I printed a 9" long bridge for my layout which used less than 50 cents worth of plastic.
For Mac users there is Turbocad Mac which works with 3D printers. I use a Makerbot printer and extrude ABS, which comes in various colors. It can print objects with holes. Orientation of your printed design determines what can be printed.
This is perfect start for trains in the field of 3d printing. http://www.playboxhd.org I hope that turns into reality soon.
I have several models available through Shapeways. I to have experienced all the printing follies Alex mentioned. When the price of printing comes down, I expect more will use the service. I the mean time you have an opportunity to invest in models not available through the usual sources.

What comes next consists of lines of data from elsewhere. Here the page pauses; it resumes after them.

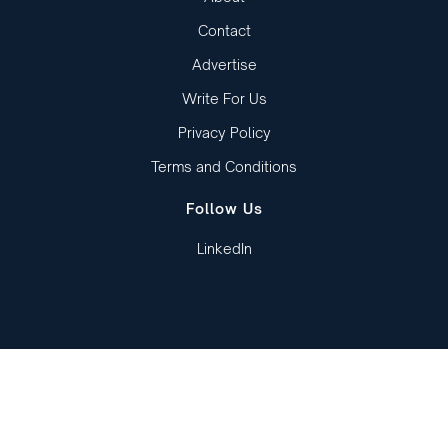
Contact
Advertise
Write For Us
Privacy Policy
Terms and Conditions
Follow Us
LinkedIn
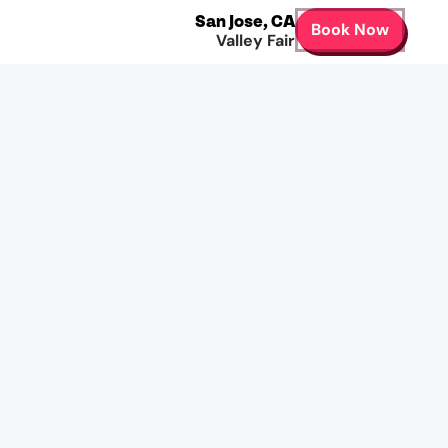
San Jose
,
CA
Book Now
Valley Fair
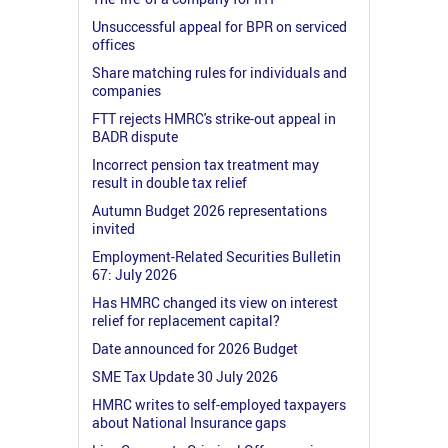
Unsuccessful appeal for BPR on serviced
offices
Share matching rules for individuals and
companies
FTT rejects HMRC's strike-out appeal in
BADR dispute
Incorrect pension tax treatment may
result in double tax relief
Autumn Budget 2026 representations
invited
Employment-Related Securities Bulletin
67: July 2026
Has HMRC changed its view on interest
relief for replacement capital?
Date announced for 2026 Budget
SME Tax Update 30 July 2026
HMRC writes to self-employed taxpayers
about National Insurance gaps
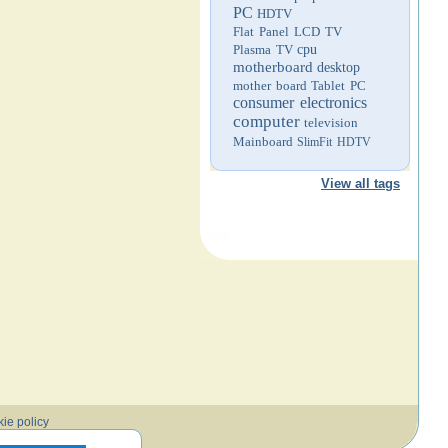
PC
HDTV
Flat Panel LCD TV
Plasma TV
cpu
motherboard
desktop
mother board
Tablet PC
consumer electronics
computer
television
Mainboard
SlimFit HDTV
View all tags
ie policy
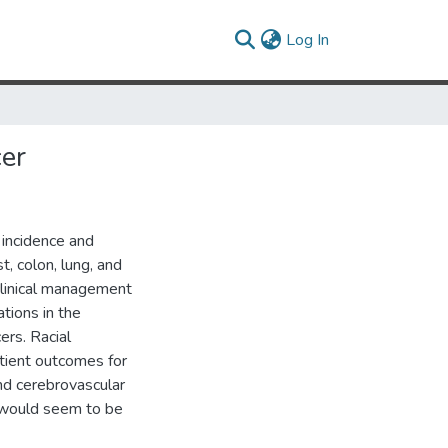
(current)
Log In
cer
e incidence and
t, colon, lung, and
 clinical management
ations in the
ers. Racial
atient outcomes for
and cerebrovascular
e would seem to be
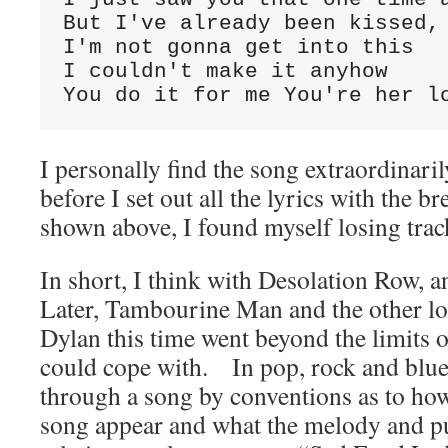
But I've already been kissed,

I'm not gonna get into this

I couldn't make it anyhow

You do it for me You're her l
I personally find the song extraordinar
before I set out all the lyrics with the br
shown above, I found myself losing tra
In short, I think with Desolation Row, 
Later, Tambourine Man and the other lo
Dylan this time went beyond the limits o
could cope with. In pop, rock and blue
through a song by conventions as to how
song appear and what the melody and pu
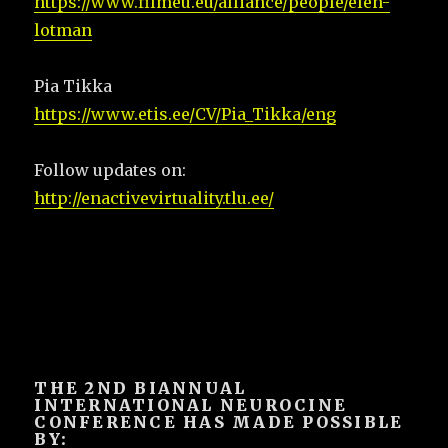
https://www.filmeu.eu/alliance/people/elen-
lotman
Pia Tikka
https://www.etis.ee/CV/Pia_Tikka/eng
Follow updates on:
http://enactivevirtuality.tlu.ee/
THE 2ND BIANNUAL
INTERNATIONAL NEUROCINE
CONFERENCE HAS MADE POSSIBLE
BY:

A good general overview. Shapeways FUD is excellent but VERY expensive. Where it shines is for making parts to use as masters for casting (which is what I am using it for). WSF is certainly cheaper but the detail is nowhere near as crisp as FUD and it is porous. You need to seal it if you want to paint it or use as a master for RTV silicone molds. If you go to the Shapeways blog and YouTube, you can search for posts/videos on how to seal it.
SketchUp and Shapeways have been a boon. I've been challenged and frustrated but it's been fun learning how to deal with the idiosyncrasies of each. And since I model a niche prototype (rapid transit), 3-D printing and CAD are the way to go.
More in-depth articles about these subjects, please.